TEXT FOR ANALYSIS
******************************
Rational Medicine Use: There are no mechanisms for monitoring medicine use by health workers and the general public mainly due to lack of the necessary tools, staff and resources. The clinical reference manual for Clinics and Health Centres published in 1986 is outdated, the National Essential Medicine List is not reviewed regularly, and there are no National Comprehensive Standard Treatment Guidelines and no National Formulary. Current prescribing and dispensing practices need to be rationalized and streamlined through the development of various rational medicine use tools and staff training.
Anti-retroviral Therapy: The current HIV prevalence in the country of 41.1% of pregnant women, (ANC Surveillance Report, 2010) is one of the highest in the world. National response to the epidemic has been guided by the National Multi-Sectorial HIV and AIDS Policy of 2006. Government has further established NERCHA to coordinate and facilitate the national response to the epidemic. One of the objectives of the HIV and AIDS policy is to improve the provision of treatment, care and support. About 184 116 people are living with HIV and about 86 220 of them are eligible for ART (Ministry of Health Swaziland HIV Estimates and Projections report, 2010). Currently there are 33 ART initiating sites in addition to 63 refill and roll out sites. More efforts are still needed to respond to the ART needs in the country.
******************************
GIVEN ENTRIES
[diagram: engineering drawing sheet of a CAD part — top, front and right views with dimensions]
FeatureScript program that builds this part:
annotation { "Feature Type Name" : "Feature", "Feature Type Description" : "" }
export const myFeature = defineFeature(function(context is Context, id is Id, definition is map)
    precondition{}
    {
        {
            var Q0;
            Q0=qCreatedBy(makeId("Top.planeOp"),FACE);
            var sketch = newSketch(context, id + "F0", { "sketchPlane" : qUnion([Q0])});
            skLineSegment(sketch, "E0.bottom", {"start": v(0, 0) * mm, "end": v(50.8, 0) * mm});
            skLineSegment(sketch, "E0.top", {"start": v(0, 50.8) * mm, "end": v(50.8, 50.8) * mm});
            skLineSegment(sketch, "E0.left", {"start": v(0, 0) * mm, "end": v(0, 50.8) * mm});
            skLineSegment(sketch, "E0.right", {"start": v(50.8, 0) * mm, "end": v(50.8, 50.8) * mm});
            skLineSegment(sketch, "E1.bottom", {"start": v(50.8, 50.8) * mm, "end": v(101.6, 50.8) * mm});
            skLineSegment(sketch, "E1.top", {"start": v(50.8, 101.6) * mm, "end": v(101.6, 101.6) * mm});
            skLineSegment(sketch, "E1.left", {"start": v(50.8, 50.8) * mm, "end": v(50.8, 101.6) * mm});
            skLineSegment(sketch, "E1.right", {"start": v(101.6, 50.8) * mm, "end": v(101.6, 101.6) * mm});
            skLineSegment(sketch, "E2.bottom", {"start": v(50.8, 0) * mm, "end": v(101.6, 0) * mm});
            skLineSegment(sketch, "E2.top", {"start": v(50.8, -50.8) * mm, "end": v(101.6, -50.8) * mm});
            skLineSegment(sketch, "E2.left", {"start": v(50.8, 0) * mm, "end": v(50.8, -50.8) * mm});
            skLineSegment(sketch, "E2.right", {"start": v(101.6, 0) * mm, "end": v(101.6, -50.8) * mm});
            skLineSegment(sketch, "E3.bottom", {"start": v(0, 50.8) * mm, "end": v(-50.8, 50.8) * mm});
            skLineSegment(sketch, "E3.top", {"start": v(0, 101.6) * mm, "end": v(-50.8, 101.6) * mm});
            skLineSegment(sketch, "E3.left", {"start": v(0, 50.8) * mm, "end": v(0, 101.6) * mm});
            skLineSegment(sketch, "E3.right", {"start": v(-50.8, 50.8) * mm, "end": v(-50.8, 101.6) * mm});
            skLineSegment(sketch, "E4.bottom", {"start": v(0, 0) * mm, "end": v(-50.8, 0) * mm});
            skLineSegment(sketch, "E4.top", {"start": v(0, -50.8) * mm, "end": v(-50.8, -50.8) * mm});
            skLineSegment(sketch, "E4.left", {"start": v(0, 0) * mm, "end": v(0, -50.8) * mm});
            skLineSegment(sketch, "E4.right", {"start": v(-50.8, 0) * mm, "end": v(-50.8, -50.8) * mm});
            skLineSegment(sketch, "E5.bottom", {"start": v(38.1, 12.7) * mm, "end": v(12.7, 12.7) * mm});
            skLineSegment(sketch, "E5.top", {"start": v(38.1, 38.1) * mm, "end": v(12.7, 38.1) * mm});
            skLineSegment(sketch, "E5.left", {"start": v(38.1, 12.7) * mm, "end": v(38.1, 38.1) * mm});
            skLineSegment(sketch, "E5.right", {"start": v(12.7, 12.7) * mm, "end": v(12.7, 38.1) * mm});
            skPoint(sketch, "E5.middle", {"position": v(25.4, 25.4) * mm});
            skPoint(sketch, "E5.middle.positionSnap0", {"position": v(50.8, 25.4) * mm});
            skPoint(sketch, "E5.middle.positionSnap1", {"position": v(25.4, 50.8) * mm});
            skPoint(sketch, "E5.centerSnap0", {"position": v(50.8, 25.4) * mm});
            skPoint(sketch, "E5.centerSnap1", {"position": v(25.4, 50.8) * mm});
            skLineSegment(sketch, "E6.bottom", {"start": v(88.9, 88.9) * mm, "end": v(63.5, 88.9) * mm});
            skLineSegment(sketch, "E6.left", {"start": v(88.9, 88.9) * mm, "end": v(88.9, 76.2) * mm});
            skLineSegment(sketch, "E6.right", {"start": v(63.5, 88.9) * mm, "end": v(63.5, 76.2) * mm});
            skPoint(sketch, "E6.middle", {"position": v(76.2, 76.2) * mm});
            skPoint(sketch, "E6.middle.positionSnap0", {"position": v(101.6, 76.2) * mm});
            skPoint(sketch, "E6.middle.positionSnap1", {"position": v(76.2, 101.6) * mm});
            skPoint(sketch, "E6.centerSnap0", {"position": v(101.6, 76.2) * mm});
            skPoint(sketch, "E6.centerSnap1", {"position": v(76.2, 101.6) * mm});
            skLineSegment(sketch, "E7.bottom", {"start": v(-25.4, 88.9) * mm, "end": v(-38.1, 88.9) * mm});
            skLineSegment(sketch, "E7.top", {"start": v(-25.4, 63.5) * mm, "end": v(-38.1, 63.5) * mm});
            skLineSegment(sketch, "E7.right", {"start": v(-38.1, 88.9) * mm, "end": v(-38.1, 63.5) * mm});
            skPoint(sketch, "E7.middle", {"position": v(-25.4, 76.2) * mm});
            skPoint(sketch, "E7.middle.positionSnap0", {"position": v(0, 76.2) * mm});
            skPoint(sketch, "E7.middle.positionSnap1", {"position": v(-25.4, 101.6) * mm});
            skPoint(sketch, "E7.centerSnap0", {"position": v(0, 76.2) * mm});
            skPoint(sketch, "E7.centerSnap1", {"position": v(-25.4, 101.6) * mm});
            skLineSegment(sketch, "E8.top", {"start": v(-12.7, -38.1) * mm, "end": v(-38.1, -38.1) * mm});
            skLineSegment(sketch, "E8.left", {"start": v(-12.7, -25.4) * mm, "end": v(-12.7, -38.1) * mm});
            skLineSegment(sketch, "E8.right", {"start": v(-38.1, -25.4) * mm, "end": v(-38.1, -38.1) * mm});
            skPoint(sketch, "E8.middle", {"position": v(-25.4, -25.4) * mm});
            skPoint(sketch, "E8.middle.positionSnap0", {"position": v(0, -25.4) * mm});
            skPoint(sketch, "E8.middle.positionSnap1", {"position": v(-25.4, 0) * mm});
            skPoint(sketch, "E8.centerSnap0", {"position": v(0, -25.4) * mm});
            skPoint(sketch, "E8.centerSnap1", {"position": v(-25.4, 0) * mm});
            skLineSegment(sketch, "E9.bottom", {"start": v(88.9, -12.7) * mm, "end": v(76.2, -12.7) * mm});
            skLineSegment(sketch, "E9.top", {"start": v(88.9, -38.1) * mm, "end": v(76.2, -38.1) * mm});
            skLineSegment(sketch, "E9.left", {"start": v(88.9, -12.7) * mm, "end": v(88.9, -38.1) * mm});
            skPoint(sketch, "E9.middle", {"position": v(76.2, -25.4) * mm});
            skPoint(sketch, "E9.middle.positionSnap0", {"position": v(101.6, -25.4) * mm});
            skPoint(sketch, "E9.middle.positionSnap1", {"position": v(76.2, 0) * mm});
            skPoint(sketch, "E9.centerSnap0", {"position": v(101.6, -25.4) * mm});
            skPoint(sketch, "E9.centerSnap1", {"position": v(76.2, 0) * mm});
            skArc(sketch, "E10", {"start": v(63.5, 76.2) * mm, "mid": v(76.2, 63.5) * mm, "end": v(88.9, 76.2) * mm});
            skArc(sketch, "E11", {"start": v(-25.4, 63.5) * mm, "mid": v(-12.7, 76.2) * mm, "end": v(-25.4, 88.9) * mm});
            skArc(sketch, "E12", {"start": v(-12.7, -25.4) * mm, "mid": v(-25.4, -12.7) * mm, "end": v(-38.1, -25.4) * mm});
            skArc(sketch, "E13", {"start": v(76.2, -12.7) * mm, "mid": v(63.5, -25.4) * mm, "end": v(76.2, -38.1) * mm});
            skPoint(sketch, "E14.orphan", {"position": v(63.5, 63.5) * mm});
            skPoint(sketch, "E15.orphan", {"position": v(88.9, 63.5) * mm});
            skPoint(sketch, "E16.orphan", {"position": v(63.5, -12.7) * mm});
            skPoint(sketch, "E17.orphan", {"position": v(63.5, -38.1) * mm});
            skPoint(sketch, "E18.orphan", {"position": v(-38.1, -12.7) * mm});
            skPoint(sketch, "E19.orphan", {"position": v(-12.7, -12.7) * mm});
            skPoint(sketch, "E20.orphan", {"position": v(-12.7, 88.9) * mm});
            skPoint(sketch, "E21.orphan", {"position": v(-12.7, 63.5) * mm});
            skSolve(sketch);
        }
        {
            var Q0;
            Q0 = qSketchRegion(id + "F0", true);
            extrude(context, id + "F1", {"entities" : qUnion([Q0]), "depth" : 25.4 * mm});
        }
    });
******************************
WORK TO COMPLETE
1. Answer these from the text on medicine use and HIV treatment:
(a) In what year was the clinical reference manual for Clinics and Health Centres published?
(b) Which policy has guided the national response to the HIV epidemic?
(c) How many ART initiating sites are there currently?
2. According to the text on medicine use and HIV treatment, why are there no mechanisms for monitoring medicine use by health workers and the general public? Answer in one or two sentences.

RESULTS IN ORDER
1.
(a) 1986
(b) The National Multi-Sectorial HIV and AIDS Policy of 2006
(c) 33

2. There are no such mechanisms mainly because the necessary tools, staff and resources are lacking.